日本大百科全書(ニッポニカ) 「マトリックス回路」の意味・わかりやすい解説

マトリックス回路
まとりっくすかいろ
matrix circuit

アナログ方式において、伝送路で送信したり記録媒体に記録したりする場合の能力を向上させるために使われた信号処理回路一種。機能は、二つ以上の信号に適当な係数を掛けてから、和または差を求める回路である。音声ステレオ信号やテレビのカラー信号を送信する場合に、都合のよい信号に変換したり、受像機や受信機内で復調したりする場合に用いられる。FMステレオ放送の場合、マイクロホンカートリッジ出力信号は、左の音(L)と右の音(R)の二つであるが、これを放送するときには、モノホニック受信機では左右の音が混じって聞こえるため(L+R)の音をつくっている。またステレオ受信機では右と左の音を別々に得る必要があり、先の(L+R)のほかに(L-R)の信号をもつくり、これをそれぞれ主音声チャンネル、副音声チャンネルで伝送している。このL、Rの信号から(L+R),(L-R)の信号をつくるのがマトリックス回路である。また、ステレオ受信機の検波出力信号中に得られる二つの信号(L+R)と(L-R)からステレオ音声のL、Rを再現する回路もマトリックス回路である。カラーテレビ放送の場合、日本で採用していたNTSC方式では3色の信号、赤ER、緑EG、青EBをそのまま伝送せず、これらを適当な振幅で合成した三つの信号EY、EI、EQを送っていた。これは白黒テレビでも正しい白黒画像を示そうという配慮からなされたもので、このときにマトリックス回路が用いられた。カラー受像機におけるマトリックス回路は、二つの独立した色差信号(ER-EY、EB-EYのような差の信号のこと)を入力に加え、出力からER-EY、EB-EY、EG-EYの三つの差信号を取り出す方法がとられた。
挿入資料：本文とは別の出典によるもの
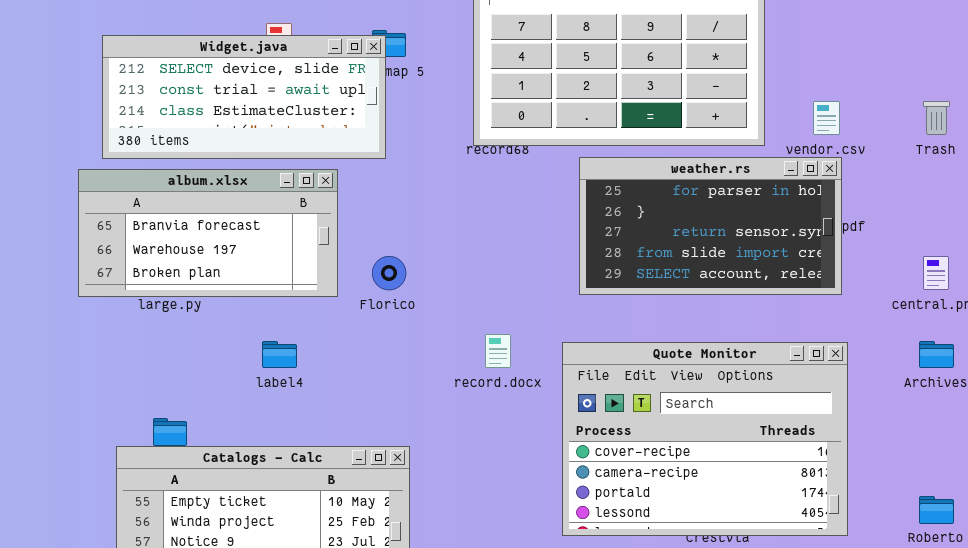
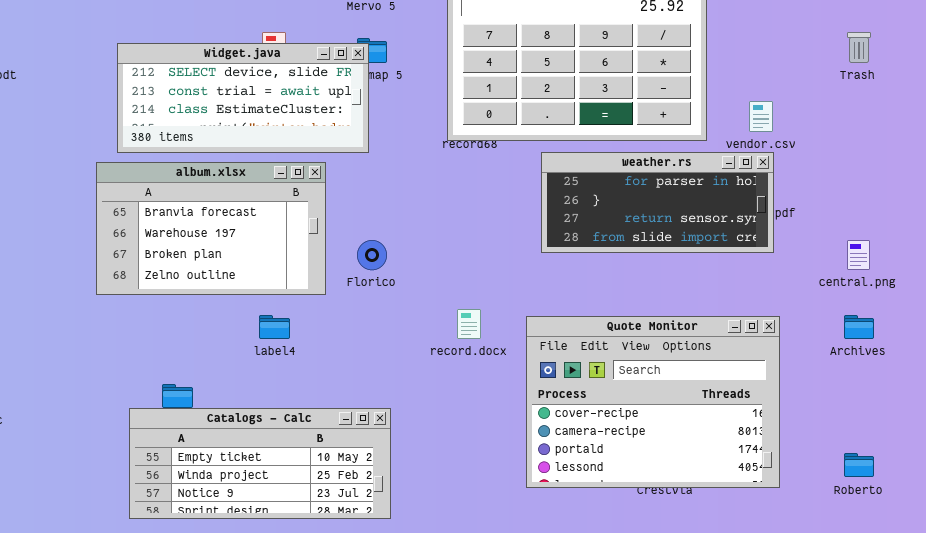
Trash: [923,101,950,135] -> [847,32,871,63], moved
weather.rs: [579,157,842,295] -> [541,152,774,253], resized
album.xlsx: [78,169,338,297] -> [96,162,326,295], resized

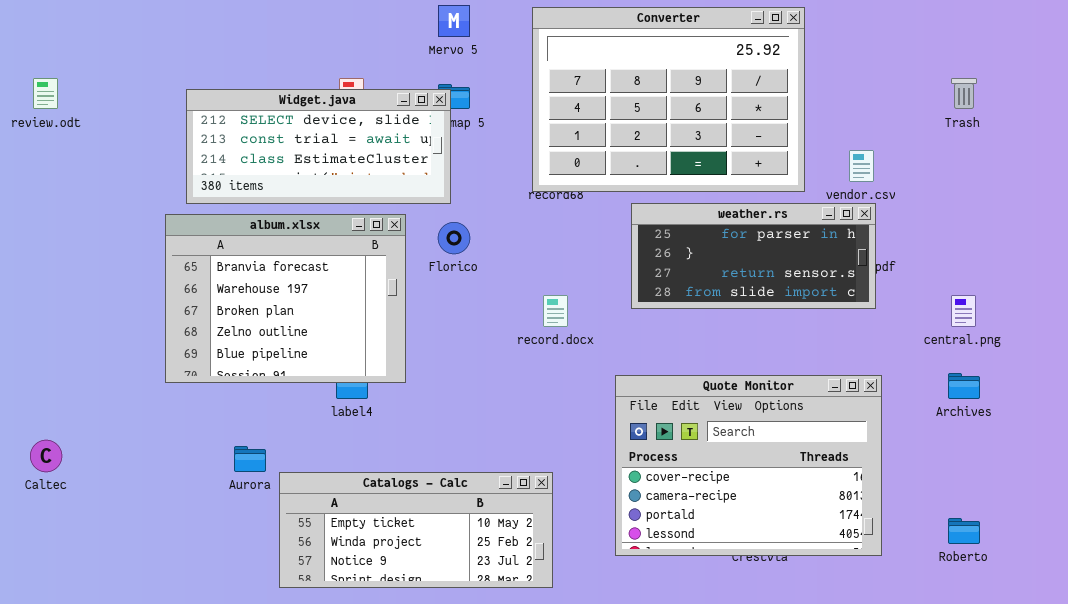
album.xlsx: [96,162,326,295] -> [165,214,406,383], resized
Florico: [357,240,387,270] -> [438,222,470,254], moved
record.docx: [457,309,481,339] -> [543,295,568,327], moved
Catalogs - Calc: [129,408,391,519] -> [279,472,553,588], moved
 1970年代前半に開発が競われた4チャンネルステレオ方式は、左前、右前、左後、右後の音を録音・再生することで、左前と右前だけの2チャンネルステレオより優れた立体感を得ることをねらいとした。各種の方法が提案されたが、そのうち一つであるマトリックス方式は、4チャンネルで録音された音声信号をマトリックス回路を通して2チャンネルに変換し、2チャンネルの記録ができる媒体、たとえば45‐45方式ステレオレコードや2チャンネルテープレコーダーなどに記録し、再生時にふたたび4チャンネル信号に戻す方法が採用された。マトリックス方式もいくつかの方法に分けられたが、いずれもマトリックス回路を使って、4チャンネル録音→2チャンネル伝送・記録→4チャンネル再生という変換過程を行う点では原理的に同じである。